Nicht nur heute die Voraussetzung jeglicher wirtschaftlicher Tätigkeit, sondern auch vor 100 Jahren schon die Basis für alles wirtschaftliche Handeln. Im Gegensatz zu heute gab es damals in Deutschland jedoch einen fast monopolistischen Anbieter für Kommunikation und Warenverkehr: die Deutsche Reichspost. In Karlsruhe entstand das neue Hauptpostgebäude (an Stelle der bisherigen Leibgrenadierkaserne) am heutigen Europaplatz zwischen 1897 und 1900. Der Architekt Wilhelm Walter hat die Fassade einem barocken Schlossbau nachempfunden, was dem Repräsentationsbedürfnis der Kaiserzeit entsprach und zudem der Vertiefung des nationalen Geistes der Untertanen dienen sollte. Die Selbstdarstellung eines Staates in seinen Behörden gehörte zum Kern des Staatsbewußtseins vor dem Ersten Weltkrieg.
Inzwischen ist das ehrwürdig Gebäude im wahrsten Sinne des Wortes von seinem Sockel geholt worden. (Der Platz wurde anlässlich des Umbaus zum Einkaufszentrum 2001 zum Gebäude hin angehoben, so dass der Kunde ohne Stufen barrierefrei quasi in das Gebäude hineingesogen wird). Aber auch wenn jetzt der schnöde Mammon regiert (aber ja, wir brauchen jeden Beitrag zum Bruttosozialprodukt, gerade jetzt!), gibt es an der Fassade doch noch viele Hinweise auf die frühere Nutzung als Hauptpost. Also schauen Sie bei Ihrem nächsten Einkauf doch mal nach oben:
Über der früheren linken (östlichen) Eingangstür sehen Sie diese Dame, die personifizierte Post, mit einem Posthorn als Halskette. Da man durch diesen Eingang die Briefposthalle betrat, finden Sie links von ihrem Gesicht eine Brieftaube mit einem Brief im Schnabel. Rechts hingegen den Fang (Fuß) eines Greifvogels mit einem Bündel Blitze. Denn im zweiten Stock des Postgebäudes war das Telegraphenamt untergebracht und die Telegraphie funktionierte anders als im gestrigen Beitrag inzwischen mit Elektrizität, weshalb sich im Hof des Gebäudes sogar ein kleines Elektrizitätswerk befand.
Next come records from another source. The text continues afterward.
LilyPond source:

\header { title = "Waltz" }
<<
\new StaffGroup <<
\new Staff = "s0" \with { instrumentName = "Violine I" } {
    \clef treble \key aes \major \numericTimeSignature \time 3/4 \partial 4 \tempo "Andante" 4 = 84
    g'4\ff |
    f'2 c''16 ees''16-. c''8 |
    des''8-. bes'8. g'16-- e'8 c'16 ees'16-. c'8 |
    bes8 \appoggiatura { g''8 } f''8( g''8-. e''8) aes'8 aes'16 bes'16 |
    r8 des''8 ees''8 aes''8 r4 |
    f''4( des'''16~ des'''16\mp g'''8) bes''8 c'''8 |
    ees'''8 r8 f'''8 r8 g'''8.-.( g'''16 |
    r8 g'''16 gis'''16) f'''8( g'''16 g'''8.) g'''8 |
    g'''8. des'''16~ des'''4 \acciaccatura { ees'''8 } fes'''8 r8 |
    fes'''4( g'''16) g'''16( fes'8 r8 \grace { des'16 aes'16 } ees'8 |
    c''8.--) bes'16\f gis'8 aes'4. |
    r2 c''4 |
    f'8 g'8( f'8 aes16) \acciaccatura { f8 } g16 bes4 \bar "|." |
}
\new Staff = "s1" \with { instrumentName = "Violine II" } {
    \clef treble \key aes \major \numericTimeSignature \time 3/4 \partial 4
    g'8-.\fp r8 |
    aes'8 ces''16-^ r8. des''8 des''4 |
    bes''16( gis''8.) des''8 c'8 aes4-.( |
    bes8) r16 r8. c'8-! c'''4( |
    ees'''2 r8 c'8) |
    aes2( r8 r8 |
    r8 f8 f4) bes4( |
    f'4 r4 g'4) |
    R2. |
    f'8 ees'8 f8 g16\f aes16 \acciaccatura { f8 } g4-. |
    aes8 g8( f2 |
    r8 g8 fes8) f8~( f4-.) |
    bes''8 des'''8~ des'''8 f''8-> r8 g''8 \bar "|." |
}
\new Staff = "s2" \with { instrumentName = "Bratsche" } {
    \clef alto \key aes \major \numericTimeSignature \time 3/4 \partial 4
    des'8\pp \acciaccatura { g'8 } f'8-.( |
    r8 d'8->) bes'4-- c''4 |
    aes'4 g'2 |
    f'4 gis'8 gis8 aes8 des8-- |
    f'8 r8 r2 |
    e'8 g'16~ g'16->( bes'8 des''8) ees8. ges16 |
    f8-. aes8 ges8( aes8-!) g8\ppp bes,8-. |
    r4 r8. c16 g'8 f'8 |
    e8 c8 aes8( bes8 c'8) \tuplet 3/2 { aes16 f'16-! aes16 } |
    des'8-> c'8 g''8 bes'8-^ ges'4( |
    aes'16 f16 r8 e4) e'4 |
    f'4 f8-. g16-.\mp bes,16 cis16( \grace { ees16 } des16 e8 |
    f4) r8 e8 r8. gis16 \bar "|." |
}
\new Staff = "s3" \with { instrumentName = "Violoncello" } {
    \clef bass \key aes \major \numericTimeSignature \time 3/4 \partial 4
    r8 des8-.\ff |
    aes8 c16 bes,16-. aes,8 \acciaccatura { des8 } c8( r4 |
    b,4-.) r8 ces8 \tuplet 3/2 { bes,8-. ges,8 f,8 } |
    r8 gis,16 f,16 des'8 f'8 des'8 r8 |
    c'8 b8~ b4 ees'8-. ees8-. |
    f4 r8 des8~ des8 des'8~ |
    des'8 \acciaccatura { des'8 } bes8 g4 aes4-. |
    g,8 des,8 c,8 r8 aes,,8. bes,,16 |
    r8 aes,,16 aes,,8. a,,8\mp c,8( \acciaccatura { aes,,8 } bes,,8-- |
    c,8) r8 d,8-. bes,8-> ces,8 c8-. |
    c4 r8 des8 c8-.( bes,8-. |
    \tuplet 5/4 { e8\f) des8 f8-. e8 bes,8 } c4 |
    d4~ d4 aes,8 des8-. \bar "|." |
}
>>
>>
Der rechte (westliche) Eingang führte hingegen in die Paketposthalle. Deshalb sehen Sie hier rechts einen Schiffsbug beladen mit einem Paket, davor der geflügelte Hermesstab mit zwei Schlangen. Hermes (bei den Römern Merkur genannt) war der Gott des Handels und der Kaufleute; ein Schiff, das durch die Wellen pflügte, stand für wirtschaftlichen Erfolg.
Links ein telefonierender Mann, denn auch ein Fernsprechsaal für die Handvermittlung von Telefonaten war in das Gebäude integriert worden (es gab damals in Karlsruher erst 892 Anschlüsse; der Saal war jedoch für 2.000 Anschlüsse dimensioniert worden inkl. einer Kapazitätserweiterung auf 4.800 Anschlüsse.)
Wie wurde die Post transportiert? Auch das können Sie an der Fassade ablesen:
MIt der Eisenbahn (geflügeltes Zugrad) und per Schiff (geflügelter Schiffsbug). Die beiden Figuren stehen rechts und links oberhaupt des Haupteingangs in der Mitte des Gebäudes. Luftpost gab es damals noch nicht, erst 1912 wurden das erste Mal größere Mengen an Briefsendungen mit dem Flugzeug transportiert.
Das Postwesen verband nicht nur Deutschland und Europa, sondern die ganze Welt miteinander. Das wird durch die Personifizierung von vier Kontinenten durch Männerköpfe (nach damaliger Vorstellung) dargestellt.
1. Photo: links mit Indianerkopfschmuck = Amerika, rechts mit krausem Haar = Afrika
2. Photo: links mit Mongolenbart = Asien, rechts mit lockigem Haar + Bart = Europa
Warum fehlt der fünfte Kontinent, Australien? Eine ungerade Zahl war bei dem symetrisch ausgerichteten Gebäude nicht zu gebrauchen und Australien war für das Deutsche Reich der am wenigsten wichtige Handelspartner; es gab dort auch keine deutschen Kolonien.
Über den Fenstern zwischen den "Kontinenten" können Sie einen Buchstaben erkennen: "F", für Friedrich I, der zur Zeit der Erbauung Großherzog in Baden war. Über dem Haupteingang in der Mitte des Gebäudes befand sich ursprünglich ebenfalls ein Buchstabe, nämlich "W" für Kaiser Wilhelm II, damaliger Kaiser des Deutschen Reiches. Er hatte sich übrigens die Fassadenpläne für die Karlsruher Hauptpost vorlegen lassen und und persönlich Verbesserungsvorschläge eingebracht. Im Gegensatz zum "F" ist das "W" aber nicht mehr vorhanden. Warum nicht?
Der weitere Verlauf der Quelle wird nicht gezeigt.